Kunst
KHM-Generaldirektor Seipel ortet "persönlichen Angriff" von Seiten der Grünen
Scharfe Kritik an parlamentarischer Anfrage
Wien - Über die in der Vorwoche von den Grünen eingebrachten
parlamentarischen Anfragen an Bildungsministerin Elisabeth Gehrer (V)
zur Gebarung des Kunsthistorischen Museums (KHM) mag sich
KHM-Generaldirektor Wilfried Seipel nur noch wundern. "Eine so
schlecht informierte und so schlecht vorbereitete Anfrage, die vor
Unwissenheit, falschen Informationen und Unverfrorenheit strotzt, ist
mir noch nicht untergekommen", meinte Seipel. "Eine kulturpolitische Zielrichtung oder einen inhaltlichen
Beitrag" kann Seipel im grünen Fragenkatalog nicht erkennen, wohl
aber einen "persönlichen Angriff gegen mich". Die Behauptung, dass
dem KHM-Jahresabschluss 1999 der uneingeschränkte Prüfungsvermerk
der damit betrauten Wirtschaftsprüfungskanzlei fehle, "stimmt nicht"
betonte Seipel. "Der Bericht ist mit uneingeschränkten Vermerk
versehen und beim Handelsgericht einsehbar."
Auch die "Unterstellung", das KHM habe für 2000 keine Miete
bezahlt, dafür aber dennoch die entsprechend erhöhte Basisabgeltung
erhalten, wird zurückgewiesen. "Das KHM ist 1999 als erstes
Bundesmuseum in die wirtschaftliche Selbstständigkeit als
wissenschaftliche Anstalt entlassen worden und damit noch vor
In-Kraft-Treten des Bundesmuseumsgesetzes. Es hat daher im Jahr 1999
die Miete von neun Millionen Schilling (654.056 Euro) noch nicht
abgeführt, dafür aber eine entsprechend geringere Basis-Subvention
von 188 Millionen Schilling bekommen. Seit In-Kraft-Treten des
Gesetzes am 1.1. 2000 werden von uns die Mietvorschreibungen des
Wirtschaftsministeriums ordnungsgemäß bezahlt, und wir erhalten dafür
nun die volle Basisfinanzierung von 197 Millionen Schilling, und das
steht auch in der Bilanz."
Auch eine Verknüpfung der Erhöhung des Personalstands mit einem
Rückgang in der Besucherstatistik weist Seipel zurück. "Seit 1995,
seit den Sparpaketen der Regierung, sind 30 Dienstposten im Museum
nicht mehr nachbesetzt worden. Dagegen mussten mit dem Eintritt in
die Selbstständigkeit neue Stabstellen gegründet werden, so ein
Gebäudemanagement - wir haben jetzt ja 80.000 Quadratmeter zu
betreuen -, das die Agenden der Burghauptmannschaft übernehmen muss,
und wir hatten ein eigenes Finanzmanagement aufzubauen. Es ist
wichtig und richtig, dass so ein Unternehmen ein eigenes
Finanzmanagement braucht.", meinte Seipel. Für eine "blöde Rederei"
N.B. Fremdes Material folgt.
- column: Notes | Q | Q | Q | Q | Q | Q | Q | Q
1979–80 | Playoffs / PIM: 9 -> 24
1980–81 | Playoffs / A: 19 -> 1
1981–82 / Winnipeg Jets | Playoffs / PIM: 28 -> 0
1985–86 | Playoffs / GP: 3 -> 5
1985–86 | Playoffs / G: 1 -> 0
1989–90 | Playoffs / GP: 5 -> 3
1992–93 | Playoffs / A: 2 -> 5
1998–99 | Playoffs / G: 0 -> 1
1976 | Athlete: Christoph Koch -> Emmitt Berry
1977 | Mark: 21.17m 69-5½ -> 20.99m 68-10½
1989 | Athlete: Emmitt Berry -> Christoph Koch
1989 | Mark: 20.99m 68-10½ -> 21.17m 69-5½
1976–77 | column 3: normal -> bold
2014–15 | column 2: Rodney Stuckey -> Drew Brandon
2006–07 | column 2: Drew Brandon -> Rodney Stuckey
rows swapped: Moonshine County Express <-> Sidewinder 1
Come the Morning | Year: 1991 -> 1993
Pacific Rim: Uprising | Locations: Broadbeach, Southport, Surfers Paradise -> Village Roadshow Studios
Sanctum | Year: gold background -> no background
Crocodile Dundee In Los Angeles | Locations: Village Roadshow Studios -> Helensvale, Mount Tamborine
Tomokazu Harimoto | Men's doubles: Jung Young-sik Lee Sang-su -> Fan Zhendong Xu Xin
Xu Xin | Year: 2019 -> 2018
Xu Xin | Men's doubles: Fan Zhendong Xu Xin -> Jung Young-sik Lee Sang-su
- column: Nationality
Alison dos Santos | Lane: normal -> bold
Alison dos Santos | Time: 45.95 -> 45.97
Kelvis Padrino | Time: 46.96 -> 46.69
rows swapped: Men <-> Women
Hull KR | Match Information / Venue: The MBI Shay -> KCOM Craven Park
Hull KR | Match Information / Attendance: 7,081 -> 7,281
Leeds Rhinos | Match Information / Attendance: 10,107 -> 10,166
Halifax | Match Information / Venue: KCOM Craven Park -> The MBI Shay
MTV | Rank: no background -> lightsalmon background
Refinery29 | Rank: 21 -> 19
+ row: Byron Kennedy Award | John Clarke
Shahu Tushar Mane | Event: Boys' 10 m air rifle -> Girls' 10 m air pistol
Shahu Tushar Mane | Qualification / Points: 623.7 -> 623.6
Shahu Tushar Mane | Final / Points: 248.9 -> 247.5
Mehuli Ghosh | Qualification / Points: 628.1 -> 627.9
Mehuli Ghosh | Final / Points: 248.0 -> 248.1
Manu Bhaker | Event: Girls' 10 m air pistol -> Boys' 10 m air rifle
hält er dagegen Diskussionen, ob dieses von einem zweiten
Geschäftsführer oder von einem mit diesen Agenden betrauten
Prokuristen besorgt werden soll.
Mehr zahlende Besucher, Zahl der freien Eintritte gesenkt
Zu den in den Kulturberichten ausgewiesenen Besucherrückgängen
betont Wilfried Seipel, dass das KHM seit 1999 die Anzahl der freien
Eintritte herabgedrückt habe: 1999 waren es bei den nichtzahlenden
Besuchern um 70.000 weniger, 2000 gegenüber 1998 um 150.000. Als
"Abwärtstrend" könne das aber ganz und gar nicht dargestellt werden,
so Seipel. Denn während die freien Eintritte schrumpften, wäre der
Anteil der zahlenden Besucher von 1999 auf 2000 gestiegen. Und 2001
könne das KHM eine Besuchersteigerung von rund 30 Prozent im
Haupthaus und von rund 18 Prozent in allen Institutionen (von
1.153.092 auf 1,401.562 Besucher) verzeichnen.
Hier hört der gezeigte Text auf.